* Your instructions *
Transcribe the listing below in full, exactly, with no images.

* Data extract *
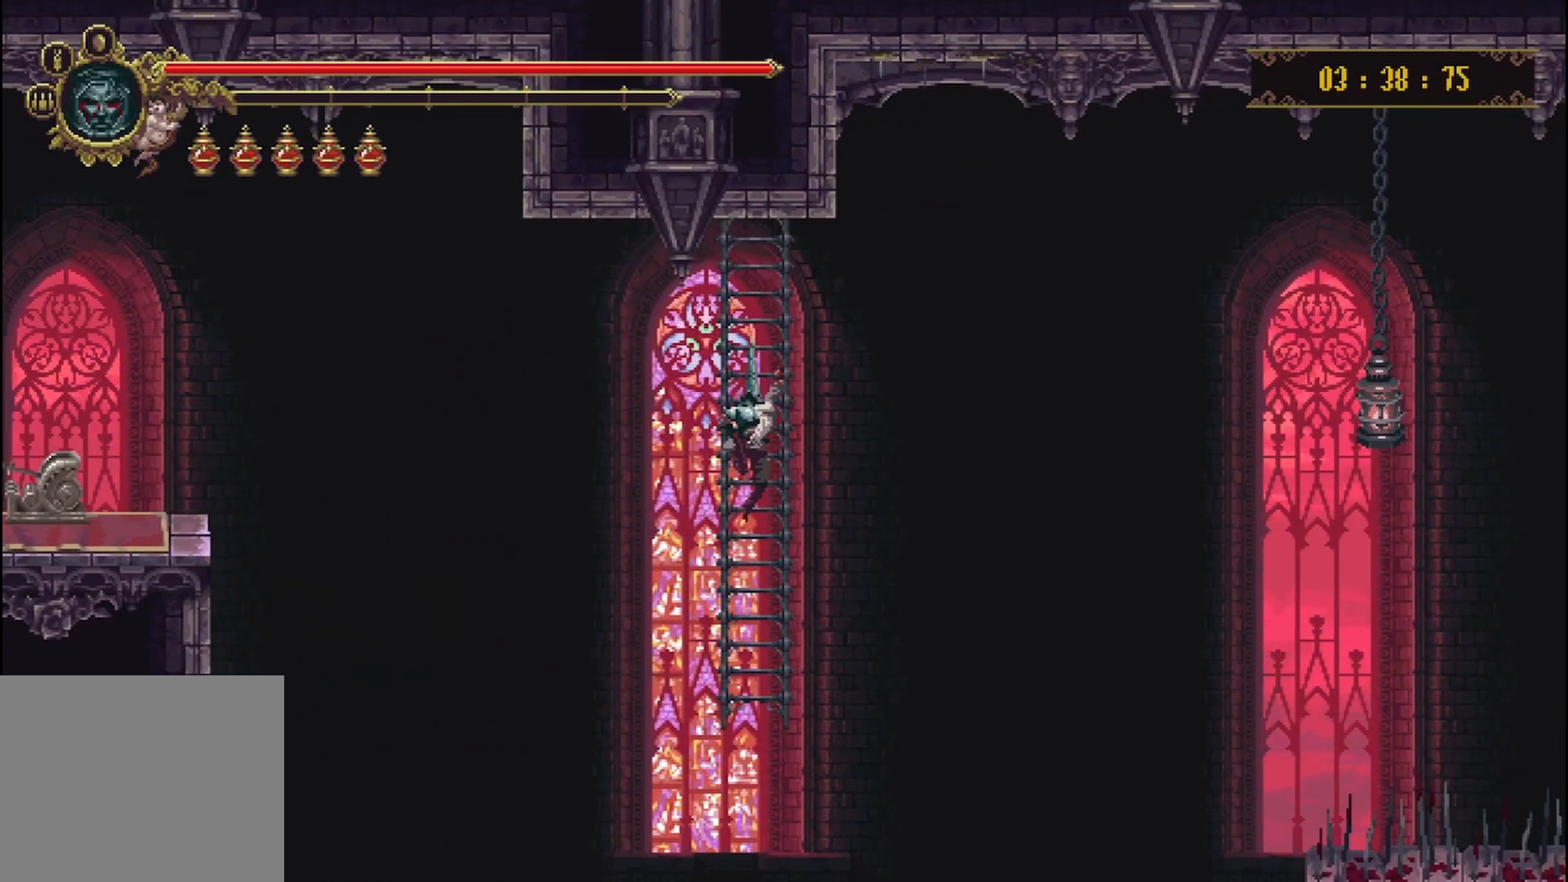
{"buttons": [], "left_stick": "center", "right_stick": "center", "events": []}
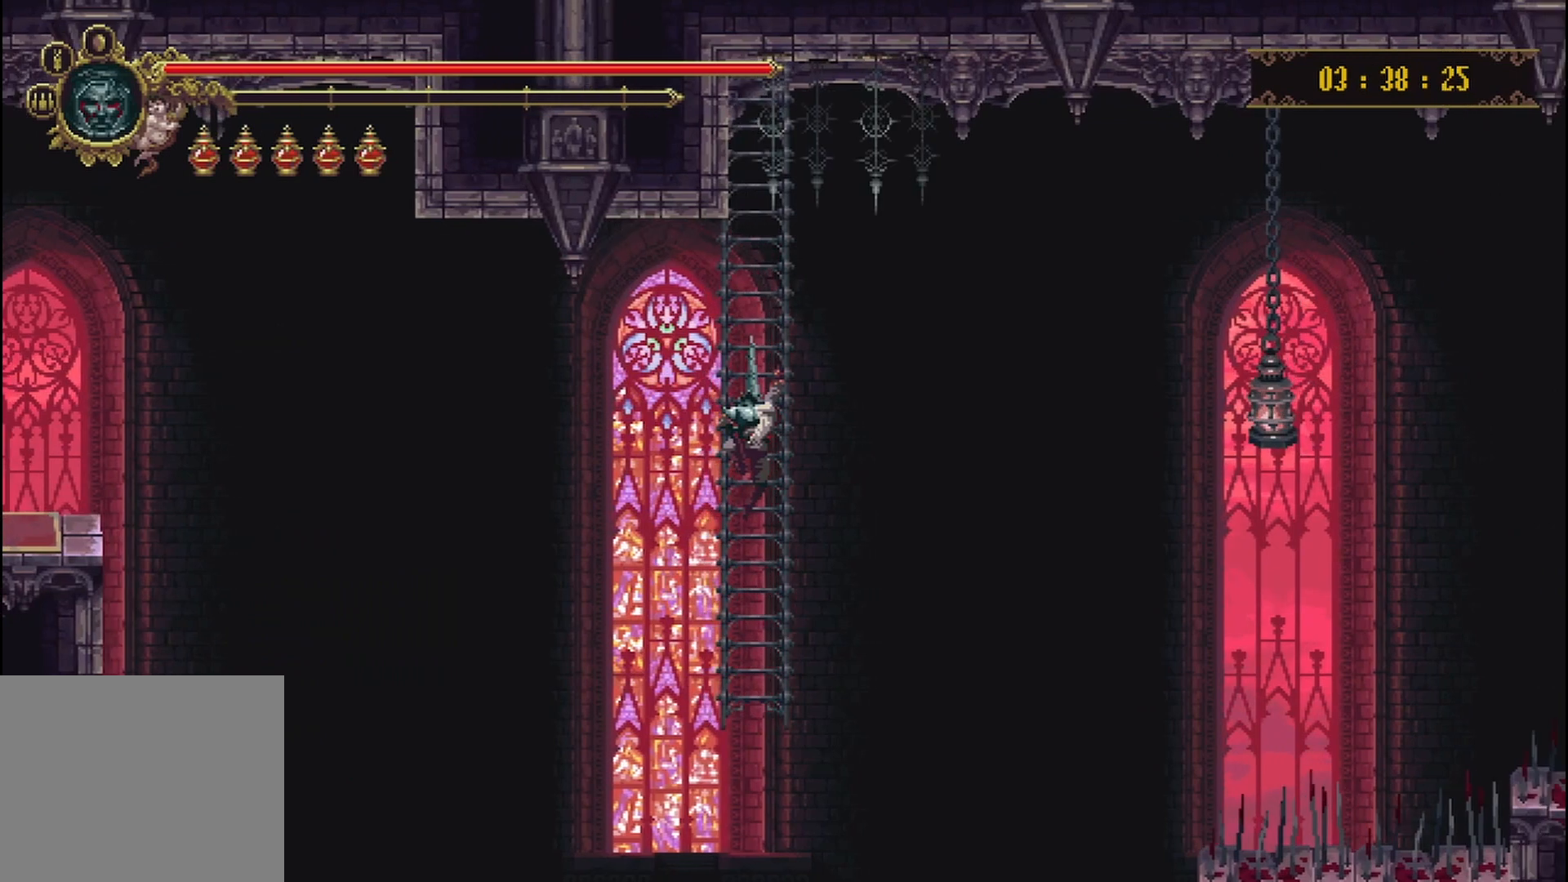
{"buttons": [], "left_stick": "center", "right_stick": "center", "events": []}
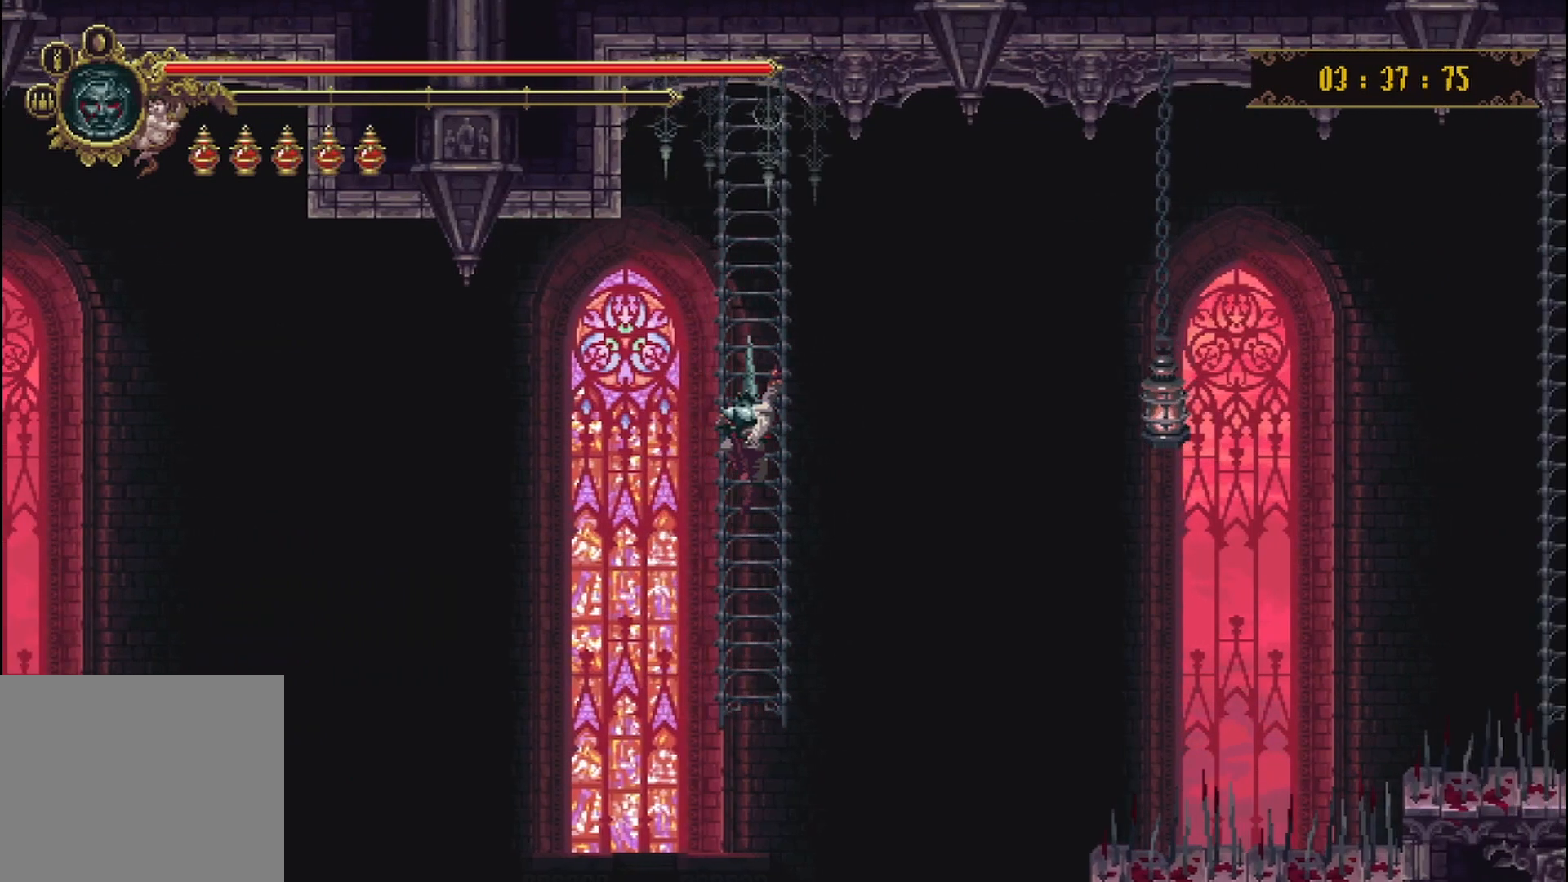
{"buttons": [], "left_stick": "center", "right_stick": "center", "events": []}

* Solution for this task *
{"buttons": [], "left_stick": "center", "right_stick": "center", "events": []}
{"buttons": [], "left_stick": "center", "right_stick": "center", "events": []}
{"buttons": [], "left_stick": "center", "right_stick": "center", "events": []}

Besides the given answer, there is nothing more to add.